PROBLEM DESCRIPTION —
Using the passage below on indexed equity assets, answer these questions:
(a) Among the 60 managers surveyed, how much was managed internally in international and global equity?
(b) By what percentage did BlackRock's domestic equity indexed assets increase for the year ended June 30?
(c) What position does Amy Schioldager hold?

Among the 60 managers surveyed, $2.749 trillion was managed internally in U.S. equity, up 6.9% from the 63 managers in the previous survey, while $1.737 trillion was managed in international and global equity, down 6% from the international equity assets of the previous year.
“We've seen some increased interest in global markets, but it's starting to fade. European economies are in a mess,” Mr. Blitzer said. “I think the international stuff goes up and down depending on the perception of the markets. My guess is you'll get some flow back into the U.S.”
Domestic equity up
BlackRock (BLK)'s domestic equity indexed assets increased 10.8% to $670.1 billion for the year ended June 30, while international and global equity assets decreased 13.9% to $697.9 billion, according to P&I's survey. Likewise, second-ranked SSgA saw a 4.5% increase in domestic equity, but a 2.5% decrease in international and global equity.
Even though international and global assets slightly decreased for the year ended June 30, Amy Schioldager, BlackRock's global head of beta strategies, said money hasn't stopped going to emerging markets.

DATA EXTRACTS —

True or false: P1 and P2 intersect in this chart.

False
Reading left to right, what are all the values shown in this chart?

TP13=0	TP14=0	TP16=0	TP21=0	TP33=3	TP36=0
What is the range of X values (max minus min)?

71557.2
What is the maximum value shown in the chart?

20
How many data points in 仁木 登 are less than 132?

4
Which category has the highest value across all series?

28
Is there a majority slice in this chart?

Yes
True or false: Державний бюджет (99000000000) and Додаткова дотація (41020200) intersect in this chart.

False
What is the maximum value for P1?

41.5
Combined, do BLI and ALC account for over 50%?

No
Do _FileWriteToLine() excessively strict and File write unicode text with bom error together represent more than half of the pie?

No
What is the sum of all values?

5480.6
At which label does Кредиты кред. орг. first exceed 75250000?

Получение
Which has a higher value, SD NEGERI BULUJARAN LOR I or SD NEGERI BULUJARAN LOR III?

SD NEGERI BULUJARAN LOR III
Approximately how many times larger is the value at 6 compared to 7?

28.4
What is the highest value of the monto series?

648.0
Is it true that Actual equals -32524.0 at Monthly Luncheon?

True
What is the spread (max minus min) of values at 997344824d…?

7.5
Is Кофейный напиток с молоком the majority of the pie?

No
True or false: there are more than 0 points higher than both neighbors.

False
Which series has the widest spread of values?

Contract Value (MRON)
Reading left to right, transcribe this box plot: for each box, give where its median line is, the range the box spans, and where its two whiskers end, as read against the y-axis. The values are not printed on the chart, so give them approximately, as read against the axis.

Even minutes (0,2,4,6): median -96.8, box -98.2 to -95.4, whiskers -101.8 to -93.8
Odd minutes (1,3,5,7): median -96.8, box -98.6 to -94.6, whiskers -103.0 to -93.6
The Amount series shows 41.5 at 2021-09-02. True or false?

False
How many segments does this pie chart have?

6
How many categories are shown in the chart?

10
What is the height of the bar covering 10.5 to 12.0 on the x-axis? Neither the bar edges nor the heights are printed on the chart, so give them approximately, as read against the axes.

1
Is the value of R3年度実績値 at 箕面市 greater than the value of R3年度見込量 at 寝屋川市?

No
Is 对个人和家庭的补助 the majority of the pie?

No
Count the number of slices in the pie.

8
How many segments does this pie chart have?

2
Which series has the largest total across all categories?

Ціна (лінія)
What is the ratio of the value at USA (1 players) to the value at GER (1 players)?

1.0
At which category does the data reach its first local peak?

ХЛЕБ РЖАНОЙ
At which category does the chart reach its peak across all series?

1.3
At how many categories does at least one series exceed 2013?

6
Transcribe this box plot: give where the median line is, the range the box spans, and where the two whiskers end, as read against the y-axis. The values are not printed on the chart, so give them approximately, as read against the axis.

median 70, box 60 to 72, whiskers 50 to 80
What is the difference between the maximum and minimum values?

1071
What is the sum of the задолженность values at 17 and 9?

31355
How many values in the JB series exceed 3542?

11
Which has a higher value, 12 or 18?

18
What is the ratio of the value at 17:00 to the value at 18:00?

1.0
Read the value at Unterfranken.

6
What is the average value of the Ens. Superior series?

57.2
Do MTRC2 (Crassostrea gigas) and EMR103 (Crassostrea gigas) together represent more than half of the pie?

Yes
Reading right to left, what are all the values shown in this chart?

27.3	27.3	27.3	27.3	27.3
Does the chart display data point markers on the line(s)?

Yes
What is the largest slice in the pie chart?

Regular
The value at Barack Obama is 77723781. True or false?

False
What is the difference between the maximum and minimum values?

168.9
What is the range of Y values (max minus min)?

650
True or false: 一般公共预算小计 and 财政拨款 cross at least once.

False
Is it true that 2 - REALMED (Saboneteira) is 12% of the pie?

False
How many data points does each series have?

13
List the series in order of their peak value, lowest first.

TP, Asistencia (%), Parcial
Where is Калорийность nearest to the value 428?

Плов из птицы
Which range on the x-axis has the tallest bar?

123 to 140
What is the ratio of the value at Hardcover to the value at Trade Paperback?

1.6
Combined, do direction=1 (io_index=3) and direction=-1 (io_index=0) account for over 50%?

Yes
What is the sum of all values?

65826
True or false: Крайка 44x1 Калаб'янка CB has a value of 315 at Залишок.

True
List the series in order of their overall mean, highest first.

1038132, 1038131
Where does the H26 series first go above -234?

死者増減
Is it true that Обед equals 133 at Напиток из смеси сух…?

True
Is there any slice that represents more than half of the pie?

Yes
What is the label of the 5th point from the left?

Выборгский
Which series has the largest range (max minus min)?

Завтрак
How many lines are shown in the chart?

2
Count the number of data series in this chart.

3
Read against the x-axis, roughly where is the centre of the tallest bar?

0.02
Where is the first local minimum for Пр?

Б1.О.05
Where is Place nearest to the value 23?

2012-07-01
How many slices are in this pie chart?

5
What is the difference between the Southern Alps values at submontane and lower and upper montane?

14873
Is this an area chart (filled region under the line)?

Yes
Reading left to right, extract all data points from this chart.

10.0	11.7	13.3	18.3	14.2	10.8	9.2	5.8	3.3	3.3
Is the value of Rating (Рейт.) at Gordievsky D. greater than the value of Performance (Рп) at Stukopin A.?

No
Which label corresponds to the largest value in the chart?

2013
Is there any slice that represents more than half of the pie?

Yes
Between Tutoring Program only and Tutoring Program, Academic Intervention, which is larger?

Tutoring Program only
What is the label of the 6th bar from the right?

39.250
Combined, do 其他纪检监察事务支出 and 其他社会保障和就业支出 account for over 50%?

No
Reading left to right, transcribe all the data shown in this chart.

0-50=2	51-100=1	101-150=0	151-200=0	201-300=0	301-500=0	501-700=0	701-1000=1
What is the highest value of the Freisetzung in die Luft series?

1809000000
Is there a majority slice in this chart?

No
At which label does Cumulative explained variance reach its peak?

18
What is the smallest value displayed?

ANSWER AREA —
(a) $1.737 trillion.
(b) 10.8%, to $670.1 billion.
(c) She is BlackRock's global head of beta strategies.